[[ Data extract open ]]

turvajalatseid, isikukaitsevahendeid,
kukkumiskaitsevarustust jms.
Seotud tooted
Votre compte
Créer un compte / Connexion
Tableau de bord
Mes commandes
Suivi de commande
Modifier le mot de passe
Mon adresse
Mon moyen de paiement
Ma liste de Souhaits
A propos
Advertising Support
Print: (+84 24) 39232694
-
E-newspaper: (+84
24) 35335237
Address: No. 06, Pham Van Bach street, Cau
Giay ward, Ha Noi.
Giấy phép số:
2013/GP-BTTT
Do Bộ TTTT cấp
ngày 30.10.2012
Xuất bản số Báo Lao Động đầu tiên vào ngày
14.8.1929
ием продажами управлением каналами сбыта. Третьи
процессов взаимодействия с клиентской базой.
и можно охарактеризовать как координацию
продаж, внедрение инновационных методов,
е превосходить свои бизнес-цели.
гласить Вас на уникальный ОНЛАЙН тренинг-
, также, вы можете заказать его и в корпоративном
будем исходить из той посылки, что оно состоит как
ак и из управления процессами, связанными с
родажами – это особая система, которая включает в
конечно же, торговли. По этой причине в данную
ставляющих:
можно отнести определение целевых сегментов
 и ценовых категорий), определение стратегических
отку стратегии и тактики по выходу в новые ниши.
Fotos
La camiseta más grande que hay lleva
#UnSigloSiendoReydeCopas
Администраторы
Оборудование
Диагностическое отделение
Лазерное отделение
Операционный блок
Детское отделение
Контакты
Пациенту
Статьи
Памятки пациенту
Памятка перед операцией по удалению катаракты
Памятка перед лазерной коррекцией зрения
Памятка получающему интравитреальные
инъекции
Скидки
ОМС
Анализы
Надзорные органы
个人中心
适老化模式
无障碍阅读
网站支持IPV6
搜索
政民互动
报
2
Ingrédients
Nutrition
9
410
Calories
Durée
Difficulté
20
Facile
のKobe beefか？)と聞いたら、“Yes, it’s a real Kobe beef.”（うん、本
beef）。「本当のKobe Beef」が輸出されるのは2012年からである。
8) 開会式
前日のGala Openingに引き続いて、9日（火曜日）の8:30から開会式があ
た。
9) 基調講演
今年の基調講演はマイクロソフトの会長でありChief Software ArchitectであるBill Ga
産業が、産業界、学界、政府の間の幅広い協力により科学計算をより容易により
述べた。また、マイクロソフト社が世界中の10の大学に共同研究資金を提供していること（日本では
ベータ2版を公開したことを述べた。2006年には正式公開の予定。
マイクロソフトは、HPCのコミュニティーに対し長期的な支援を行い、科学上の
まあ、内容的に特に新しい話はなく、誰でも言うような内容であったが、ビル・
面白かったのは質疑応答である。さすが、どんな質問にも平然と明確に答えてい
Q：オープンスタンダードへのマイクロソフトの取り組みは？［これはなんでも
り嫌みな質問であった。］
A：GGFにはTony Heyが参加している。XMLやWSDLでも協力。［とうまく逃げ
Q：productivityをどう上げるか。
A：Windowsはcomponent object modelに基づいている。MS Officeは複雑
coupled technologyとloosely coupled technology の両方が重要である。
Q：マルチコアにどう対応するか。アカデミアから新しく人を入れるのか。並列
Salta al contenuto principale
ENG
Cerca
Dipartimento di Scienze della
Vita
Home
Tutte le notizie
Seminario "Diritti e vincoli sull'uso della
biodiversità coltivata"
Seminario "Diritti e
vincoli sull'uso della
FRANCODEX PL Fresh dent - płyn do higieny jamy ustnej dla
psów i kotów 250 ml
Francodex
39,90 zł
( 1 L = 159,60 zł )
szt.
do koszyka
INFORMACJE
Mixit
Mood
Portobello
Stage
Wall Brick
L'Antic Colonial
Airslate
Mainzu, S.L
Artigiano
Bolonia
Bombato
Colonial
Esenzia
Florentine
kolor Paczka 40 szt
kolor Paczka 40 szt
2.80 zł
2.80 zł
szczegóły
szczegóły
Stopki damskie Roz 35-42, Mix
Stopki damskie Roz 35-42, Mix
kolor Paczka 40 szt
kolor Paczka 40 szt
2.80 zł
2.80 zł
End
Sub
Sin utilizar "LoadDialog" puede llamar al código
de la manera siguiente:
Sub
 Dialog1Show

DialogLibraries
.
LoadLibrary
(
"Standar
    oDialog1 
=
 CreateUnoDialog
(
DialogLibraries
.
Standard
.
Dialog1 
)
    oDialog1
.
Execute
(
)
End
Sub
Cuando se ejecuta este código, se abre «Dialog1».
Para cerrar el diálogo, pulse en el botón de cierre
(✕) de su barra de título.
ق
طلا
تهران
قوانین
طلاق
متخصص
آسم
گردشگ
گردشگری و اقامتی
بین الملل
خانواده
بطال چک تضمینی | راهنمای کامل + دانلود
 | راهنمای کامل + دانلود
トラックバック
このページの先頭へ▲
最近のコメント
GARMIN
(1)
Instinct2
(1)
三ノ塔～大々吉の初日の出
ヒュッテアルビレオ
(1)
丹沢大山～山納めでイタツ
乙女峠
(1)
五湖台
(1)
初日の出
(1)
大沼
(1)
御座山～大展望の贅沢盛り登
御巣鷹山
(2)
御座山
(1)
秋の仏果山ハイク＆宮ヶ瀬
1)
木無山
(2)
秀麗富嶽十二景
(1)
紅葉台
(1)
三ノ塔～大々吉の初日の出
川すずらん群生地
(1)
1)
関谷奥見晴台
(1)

[[ Data extract closed ]]

Copy out the stretch of the entries from the very beginning through the line that contains "マイクロソフトは、HPCのコミュニティーに対し長期的な支援を行い、科学上の", keeping every word and character the same.

turvajalatseid, isikukaitsevahendeid,
kukkumiskaitsevarustust jms.
Seotud tooted
Votre compte
Créer un compte / Connexion
Tableau de bord
Mes commandes
Suivi de commande
Modifier le mot de passe
Mon adresse
Mon moyen de paiement
Ma liste de Souhaits
A propos
Advertising Support
Print: (+84 24) 39232694
-
E-newspaper: (+84
24) 35335237
Address: No. 06, Pham Van Bach street, Cau
Giay ward, Ha Noi.
Giấy phép số:
2013/GP-BTTT
Do Bộ TTTT cấp
ngày 30.10.2012
Xuất bản số Báo Lao Động đầu tiên vào ngày
14.8.1929
ием продажами управлением каналами сбыта. Третьи
процессов взаимодействия с клиентской базой.
и можно охарактеризовать как координацию
продаж, внедрение инновационных методов,
е превосходить свои бизнес-цели.
гласить Вас на уникальный ОНЛАЙН тренинг-
, также, вы можете заказать его и в корпоративном
будем исходить из той посылки, что оно состоит как
ак и из управления процессами, связанными с
родажами – это особая система, которая включает в
конечно же, торговли. По этой причине в данную
ставляющих:
можно отнести определение целевых сегментов
 и ценовых категорий), определение стратегических
отку стратегии и тактики по выходу в новые ниши.
Fotos
La camiseta más grande que hay lleva
#UnSigloSiendoReydeCopas
Администраторы
Оборудование
Диагностическое отделение
Лазерное отделение
Операционный блок
Детское отделение
Контакты
Пациенту
Статьи
Памятки пациенту
Памятка перед операцией по удалению катаракты
Памятка перед лазерной коррекцией зрения
Памятка получающему интравитреальные
инъекции
Скидки
ОМС
Анализы
Надзорные органы
个人中心
适老化模式
无障碍阅读
网站支持IPV6
搜索
政民互动
报
2
Ingrédients
Nutrition
9
410
Calories
Durée
Difficulté
20
Facile
のKobe beefか？)と聞いたら、“Yes, it’s a real Kobe beef.”（うん、本
beef）。「本当のKobe Beef」が輸出されるのは2012年からである。
8) 開会式
前日のGala Openingに引き続いて、9日（火曜日）の8:30から開会式があ
た。
9) 基調講演
今年の基調講演はマイクロソフトの会長でありChief Software ArchitectであるBill Ga
産業が、産業界、学界、政府の間の幅広い協力により科学計算をより容易により
述べた。また、マイクロソフト社が世界中の10の大学に共同研究資金を提供していること（日本では
ベータ2版を公開したことを述べた。2006年には正式公開の予定。
マイクロソフトは、HPCのコミュニティーに対し長期的な支援を行い、科学上の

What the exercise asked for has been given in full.